The half life a radioactive element is `30` days, if the mass of the specimen reduces to `1//10^(th)` then the time taken is :-

To solve the problem, we need to determine the time taken for the mass of a radioactive specimen to reduce to \( \frac{1}{10} \) of its original mass, given that its half-life is 30 days. ### Step-by-Step Solution: 1. **Understanding Half-Life**: The half-life of a radioactive element is the time taken for half of the radioactive atoms in a sample to decay.

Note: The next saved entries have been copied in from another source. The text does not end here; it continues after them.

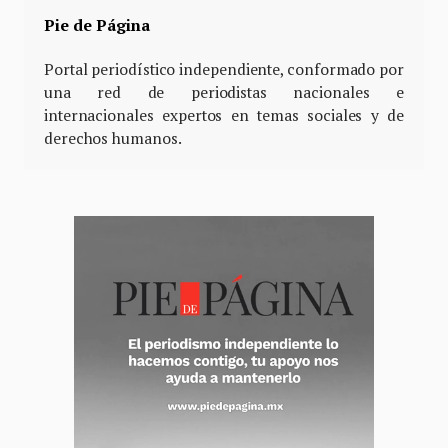
Pie de Página
Portal periodístico independiente, conformado por
una red de periodistas nacionales e
internacionales expertos en temas sociales y de
derechos humanos.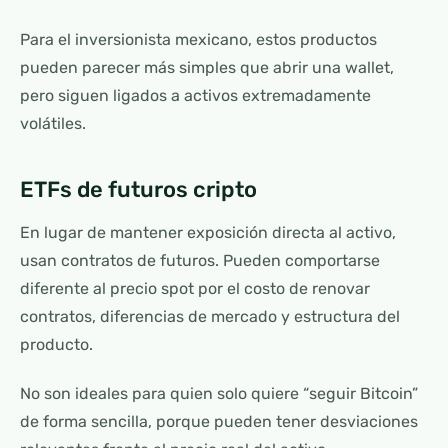
Para el inversionista mexicano, estos productos
pueden parecer más simples que abrir una wallet,
pero siguen ligados a activos extremadamente
volátiles.
ETFs de futuros cripto
En lugar de mantener exposición directa al activo,
usan contratos de futuros. Pueden comportarse
diferente al precio spot por el costo de renovar
contratos, diferencias de mercado y estructura del
producto.
No son ideales para quien solo quiere “seguir Bitcoin”
de forma sencilla, porque pueden tener desviaciones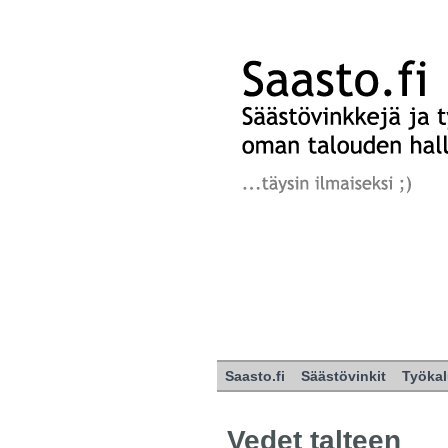
Saasto.fi
Säästövinkit
Työkal
Vedet talteen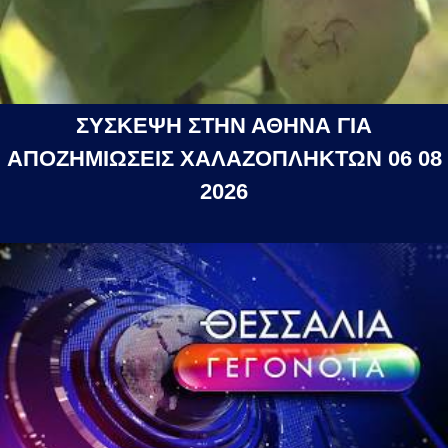
ΣΥΣΚΕΨΗ ΣΤΗΝ ΑΘΗΝΑ ΓΙΑ
ΑΠΟΖΗΜΙΩΣΕΙΣ ΧΑΛΑΖΟΠΛΗΚΤΩΝ 06 08
2026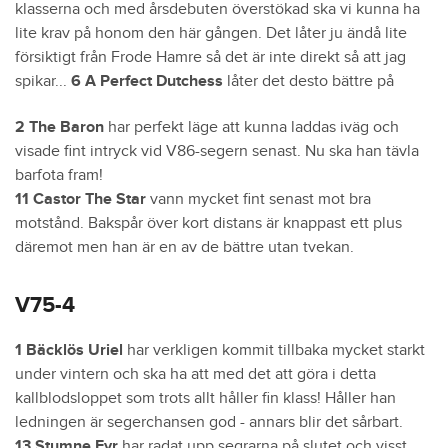
klasserna och med årsdebuten överstökad ska vi kunna ha
lite krav på honom den här gången. Det låter ju ändå lite
försiktigt från Frode Hamre så det är inte direkt så att jag
spikar...
6 A Perfect Dutchess
låter det desto bättre på
2 The Baron
har perfekt läge att kunna laddas iväg och
visade fint intryck vid V86-segern senast. Nu ska han tävla
barfota fram!
11 Castor The Star
vann mycket fint senast mot bra
motstånd. Bakspår över kort distans är knappast ett plus
däremot men han är en av de bättre utan tvekan.
V75-4
1 Bäcklös Uriel
har verkligen kommit tillbaka mycket starkt
under vintern och ska ha att med det att göra i detta
kallblodsloppet som trots allt håller fin klass! Håller han
ledningen är segerchansen god - annars blir det sårbart.
13 Stumne Fyr
har radat upp segrarna på slutet och visst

In this case, the half-life \( t_{1/2} \) is given as 30 days. 2. **Decay Constant Calculation**: The decay constant \( \lambda \) can be calculated using the formula: \[ \lambda = \frac{\ln(2)}{t_{1/2}} \] Substituting the half-life: \[ \lambda = \frac{\ln(2)}{30 \text{ days}} \] 3. **Using the Exponential Decay Formula**: The number of radioactive atoms remaining after time \( t \) can be expressed as: \[ N(t) = N_0 e^{-\lambda t} \] Where \( N_0 \) is the initial quantity of the substance. 4. **Setting Up the Equation**: We want to find the time \( t \) when the mass reduces to \( \frac{1}{10} \) of its original mass: \[ N(t) = \frac{N_0}{10} \] Substituting into the decay formula: \[ \frac{N_0}{10} = N_0 e^{-\lambda t} \] Dividing both sides by \( N_0 \): \[ \frac{1}{10} = e^{-\lambda t} \] 5. **Taking Natural Logarithm**: Taking the natural logarithm of both sides: \[ \ln\left(\frac{1}{10}\right) = -\lambda t \] This can be rewritten as: \[ -\ln(10) = -\lambda t \] Thus: \[ t = \frac{\ln(10)}{\lambda} \] 6. **Substituting the Decay Constant**: Substitute \( \lambda \) into the equation: \[ t = \frac{\ln(10)}{\frac{\ln(2)}{30}} = 30 \cdot \frac{\ln(10)}{\ln(2)} \] 7. **Calculating Values**: Using approximate values: - \( \ln(10) \approx 2.303 \) - \( \ln(2) \approx 0.693 \) Now substituting these values: \[ t \approx 30 \cdot \frac{2.303}{0.693} \approx 30 \cdot 3.32 \approx 99.6 \text{ days} \] 8. **Final Result**: Rounding off, we find that the time taken for the mass to reduce to \( \frac{1}{10} \) of its original mass is approximately 100 days. ### Conclusion: The time taken for the mass of the specimen to reduce to \( \frac{1}{10} \) of its original mass is **100 days**.